### Trecho citado
O caldo engrossou quando o Concílio de Toledo, em 589, oficializou o símbolo da
fé com o filioque, e
considerou anátema a recusa da crença de que o Espírito Santo procede do Pai e do Filho. Não bastasse o absurdo
conceito do três-em-um - inteligível se levamos em conta a preocupação de fugir
ao politeísmo - discutia-se agora a relação de um com os outros dois. E a
Igreja partiu-se irremediavelmente em dois, em função de três letrinhas. E
dividida permaneceu até hoje, entre Romana e Ortodoxa.
Já foi pior. Houve época em que a Igreja esteve a ponto de cindir-se por uma
única letra. No início do século IV– conta-nos Ehrman – na época de Ário,
professor cristão da Alexandria, praticamente a Igreja inteira concordava que
Jesus era ele mesmo divino, mas que havia apenas um Deus. Mas como exatamente
isso funcionava? Como ambos podiam ser Deus?
Ário considerava ter havido um tempo no passado distante antes do qual Cristo
não existia. Ele passou a existir em determinado momento. Embora fosse divino,
não era igual a Deus Pai; como era o Filho, era subordinado a Deus Pai. Eles
não eram “da mesma substância”; eram “similares” em substância.

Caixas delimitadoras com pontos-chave
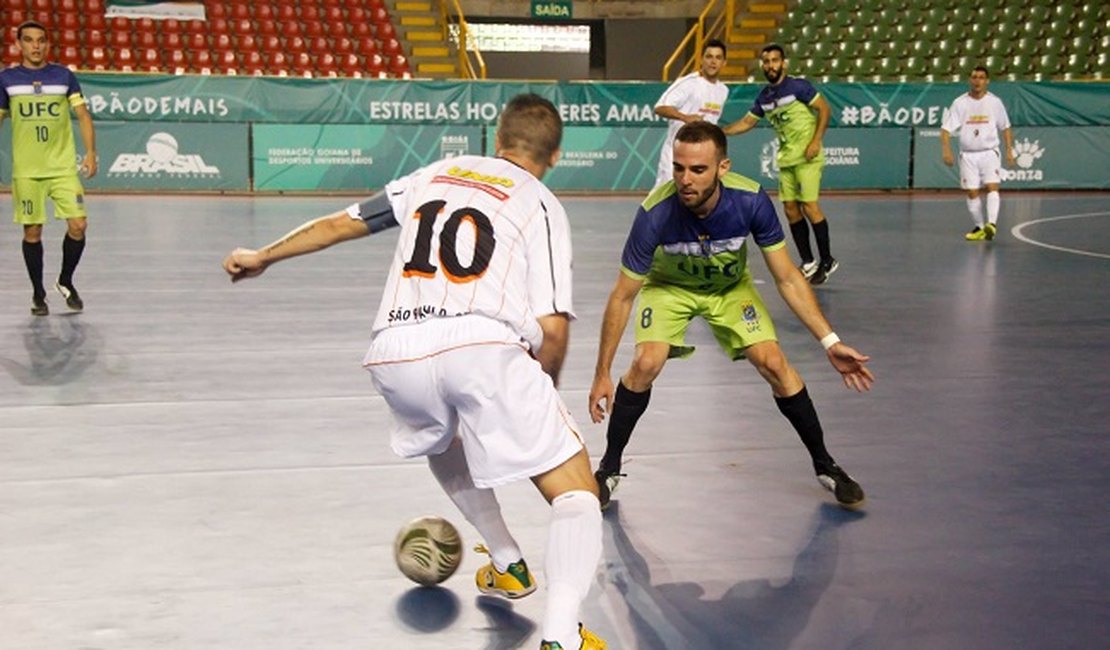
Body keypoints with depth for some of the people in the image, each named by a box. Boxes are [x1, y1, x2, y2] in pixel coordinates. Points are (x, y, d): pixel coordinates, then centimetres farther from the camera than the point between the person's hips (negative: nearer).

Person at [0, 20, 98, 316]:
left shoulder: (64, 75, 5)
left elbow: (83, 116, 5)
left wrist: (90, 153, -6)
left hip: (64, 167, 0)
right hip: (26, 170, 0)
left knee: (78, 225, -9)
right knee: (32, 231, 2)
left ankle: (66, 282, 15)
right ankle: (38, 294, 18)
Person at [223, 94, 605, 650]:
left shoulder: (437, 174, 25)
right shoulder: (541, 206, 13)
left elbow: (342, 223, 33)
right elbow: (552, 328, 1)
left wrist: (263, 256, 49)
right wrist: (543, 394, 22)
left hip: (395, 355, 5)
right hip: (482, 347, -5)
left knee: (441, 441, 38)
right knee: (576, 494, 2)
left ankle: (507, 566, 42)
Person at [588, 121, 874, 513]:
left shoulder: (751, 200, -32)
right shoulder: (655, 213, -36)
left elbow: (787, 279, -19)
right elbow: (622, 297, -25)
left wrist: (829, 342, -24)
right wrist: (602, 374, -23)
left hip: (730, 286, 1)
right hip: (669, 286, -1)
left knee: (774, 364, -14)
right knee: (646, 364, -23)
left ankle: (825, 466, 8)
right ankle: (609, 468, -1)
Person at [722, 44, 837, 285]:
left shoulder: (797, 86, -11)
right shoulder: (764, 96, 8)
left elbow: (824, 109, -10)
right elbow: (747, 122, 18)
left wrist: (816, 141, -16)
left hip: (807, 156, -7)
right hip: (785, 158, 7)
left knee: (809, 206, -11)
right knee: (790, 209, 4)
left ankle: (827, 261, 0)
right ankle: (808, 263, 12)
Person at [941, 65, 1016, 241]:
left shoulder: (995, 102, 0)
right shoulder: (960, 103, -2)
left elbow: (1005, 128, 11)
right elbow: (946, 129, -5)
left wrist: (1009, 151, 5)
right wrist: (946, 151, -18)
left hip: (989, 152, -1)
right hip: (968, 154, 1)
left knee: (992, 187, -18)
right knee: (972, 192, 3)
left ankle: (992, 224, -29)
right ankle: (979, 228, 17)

### O que se pede
De acordo com o trecho, em que ano o Concílio de Toledo oficializou o símbolo da fé com o filioque? Os itens não têm nenhum papel aqui.

### Resposta
Em 589.